[Avon-theatre-news] AVON EXTRA!!
Skip at TheAvon.com
Thu Apr 19 17:28:40 EDT 2007
Our new movie starting Friday, THE LOOKOUT, really needs a boost in awareness. It is an "overlooked" film, and thus flies way below the radar! Below is the respected film critic Leonard Maltin's brief review of it. I hope you will take the time to read this and consider attending this movie that is the perfect antidote to "McTheater" burn-out!!
In other words, if you are sick of the same ol', same ol', get thee to The Avon to restore your faith in cinema!!
THE LOOKOUT - What a treat to discover a modest-scale movie that clicks in every way. The Lookout marks the directorial debut of screenwriter Scott Frank (Get Shorty, Out of Sight, Minority Report), who first wrote this piece ten years ago, then reworked it for several directors who were attached to the project. When David Fincher bowed out (to direct Zodiac instead) Frank decided that, having lived with the material so long, he would be the right person to bring it to life on screen. What's more, his backers at Spyglass Entertainment allowed him to cast the actors he wanted without regard to box-office clout.

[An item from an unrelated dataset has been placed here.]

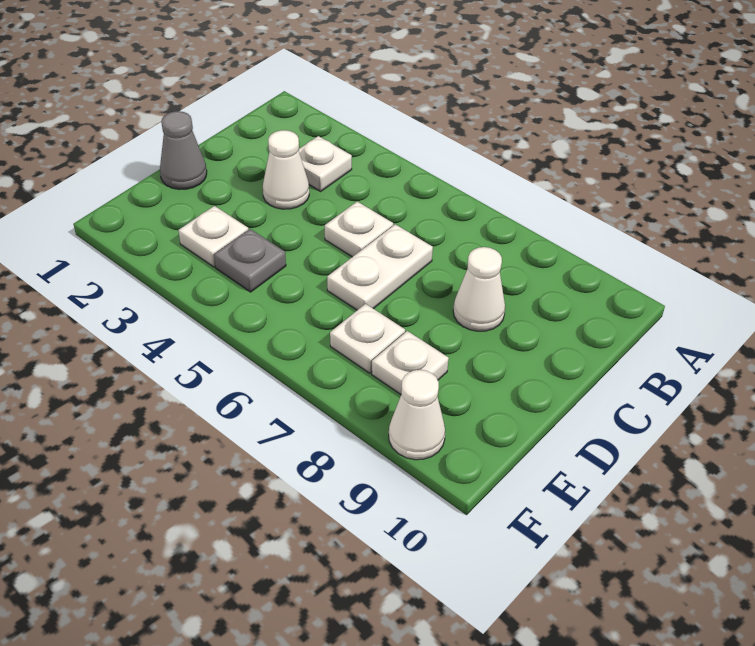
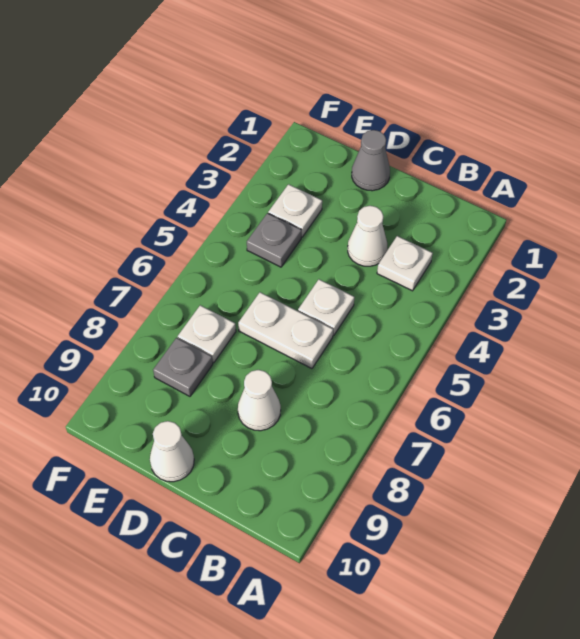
white plate E8 level 1 -> grey plate E8 level 1
white cone F9 level 1 -> white cone D10 level 1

That explains why every part is so well played, beginning with the gifted Joseph Gordon-Levitt as a one-time high-school hero whose life changed in a tragic accident. But it's a credit to Frank that every character in the film, major or minor-even the wife of a local cop, who appears in just one shot, sans dialogue-is so well defined that he or she makes an impression on us.
On the surface, The Lookout is a crime thriller, and it works quite well as such...but in truth it's a character study of a young man who has had to rebuild his life. Jeff Daniels is terrific, as usual, as Gordon-Levitt's roommate, a self-reliant blind man with a sardonic sense of humor. Sexy Isla Fisher plays a woman who leads on our hero and helps draw him into a gang, led by Matthew Goode, that's planning to use him in a bank- robbery scheme. (Fisher is an Aussie, Goode is a Brit, and they're both playing American, which is par for the course these days.) Carla Gugino, Bruce McGill, and Alberta Watson make the most of their small but significant supporting roles.
The Lookout is smart and original, the best movie I've seen so far this year.
ZODIAC - As one can plainly see from the current listings, this is not the time of year one can expect to find exceptional movies being released. All the more reason to cheer for Zodiac, the first great film of 2007.
I approached this film with great trepidation, recalling the almost unbearable tension of David Fincher's Se7en...but Zodiac isn't so much about a serial killer as the hunt for a serial killer. There are still some potent scenes of violence in the early part of the story, but the lion's share of the story is about the reporters and detectives who doggedly pursue every avenue to find their man.
Here again I lucked out, as I didn't have clear memories of the real-life case that plagued the San Francisco area in the late 1960s, and I'd read nothing about this film before screening it.
Zodiac presents the most unusual-and riveting-movie manhunt in recent memory, even more amazing because it's true. Jake Gyllenhaal plays Robert Graysmith, the San Francisco Chronicle cartoonist who becomes obsessed with the killer, and whose books about the case inspired James Vanderbilt's screenplay. His fine performance is matched by costars Robert Downey, Jr., Mark Ruffalo, and Anthony Edwards, each one completely inhabiting his character. The technical aspects of the film are flawless, capturing the look and feel of the period as well as its major settings-a newspaper city room, police departments, file morgues, and the like. Zodiac is long but gripping, from start to finish.